### Saved data entries
== Segment start ==

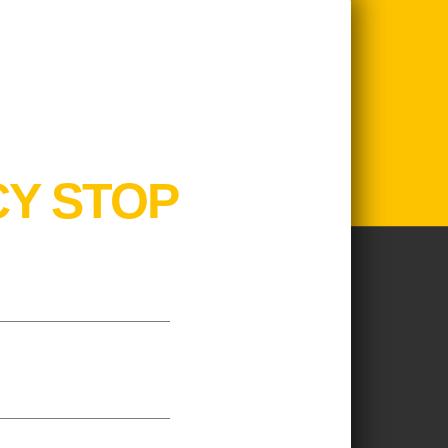
Y STOP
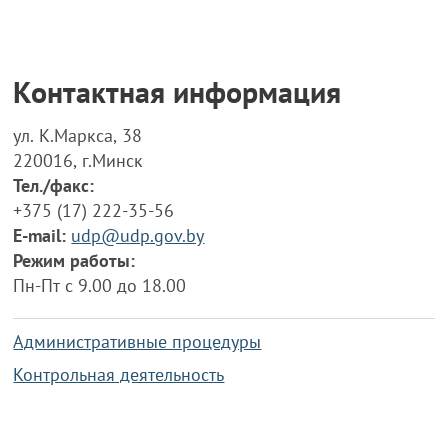
Контактная информация
ул. К.Маркса, 38
220016, г.Минск
Тел./факс:
+375 (17) 222-35-56
E-mail:
udp@udp.gov.by
Режим работы:
Пн-Пт с 9.00 до 18.00
Административные процедуры
Контрольная деятельность
Работа по противодействию коррупции
Справочная информация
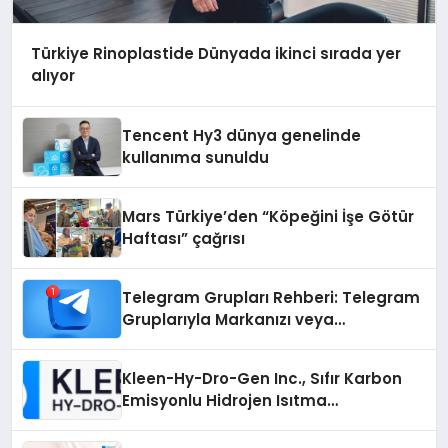
Türkiye Rinoplastide Dünyada ikinci sırada yer
alıyor
Tencent Hy3 dünya genelinde
kullanıma sunuldu
Mars Türkiye’den “Köpeğini İşe Götür
Haftası” çağrısı
Telegram Grupları Rehberi: Telegram
Gruplarıyla Markanızı veya
Topluluğunuzu Tanıtın
Kleen-Hy-Dro-Gen Inc., Sıfır Karbon
Emisyonlu Hidrojen Isıtma
Teknolojisinde ISO ve TSSA
Düzenleyici Onaylarını Aldı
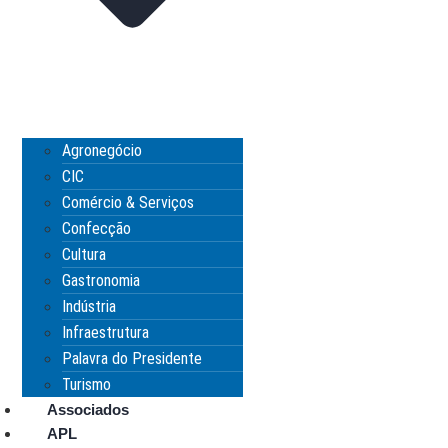
Agronegócio
CIC
Comércio & Serviços
Confecção
Cultura
Gastronomia
Indústria
Infraestrutura
Palavra do Presidente
Turismo
Associados
APL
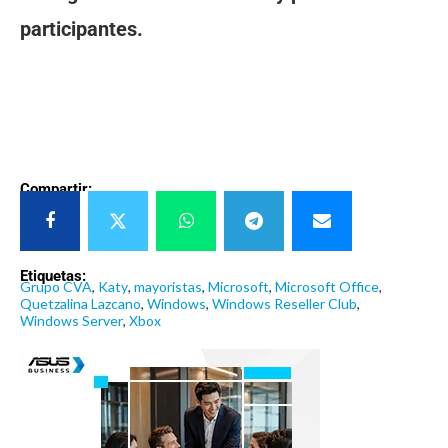
participantes.
Compartir:
Etiquetas:
Grupo CVA
,
Katy
,
mayoristas
,
Microsoft
,
Microsoft Office
,
Quetzalina Lazcano
,
Windows
,
Windows Reseller Club
,
Windows Server
,
Xbox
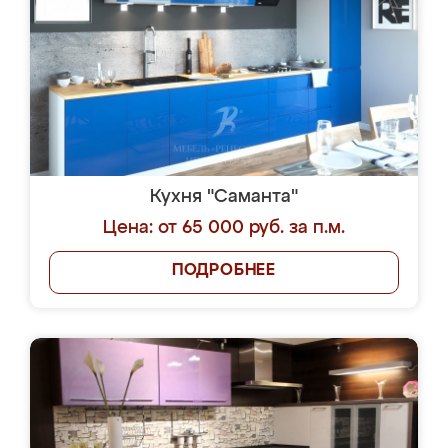
Кухня "Саманта"
Цена: от 65 000 руб. за п.м.
ПОДРОБНЕЕ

== Segment end ==

### Action item
Copy every line of text above word for word, and leave out the pictures.

### Your solution
Y STOP
Контактная информация
ул. К.Маркса, 38
220016, г.Минск
Тел./факс:
+375 (17) 222-35-56
E-mail:
udp@udp.gov.by
Режим работы:
Пн-Пт с 9.00 до 18.00
Административные процедуры
Контрольная деятельность
Работа по противодействию коррупции
Справочная информация
Türkiye Rinoplastide Dünyada ikinci sırada yer
alıyor
Tencent Hy3 dünya genelinde
kullanıma sunuldu
Mars Türkiye’den “Köpeğini İşe Götür
Haftası” çağrısı
Telegram Grupları Rehberi: Telegram
Gruplarıyla Markanızı veya
Topluluğunuzu Tanıtın
Kleen-Hy-Dro-Gen Inc., Sıfır Karbon
Emisyonlu Hidrojen Isıtma
Teknolojisinde ISO ve TSSA
Düzenleyici Onaylarını Aldı
Agronegócio
CIC
Comércio & Serviços
Confecção
Cultura
Gastronomia
Indústria
Infraestrutura
Palavra do Presidente
Turismo
Associados
APL
participantes.
Compartir:
Etiquetas:
Grupo CVA
,
Katy
,
mayoristas
,
Microsoft
,
Microsoft Office
,
Quetzalina Lazcano
,
Windows
,
Windows Reseller Club
,
Windows Server
,
Xbox
Кухня "Саманта"
Цена: от 65 000 руб. за п.м.
ПОДРОБНЕЕ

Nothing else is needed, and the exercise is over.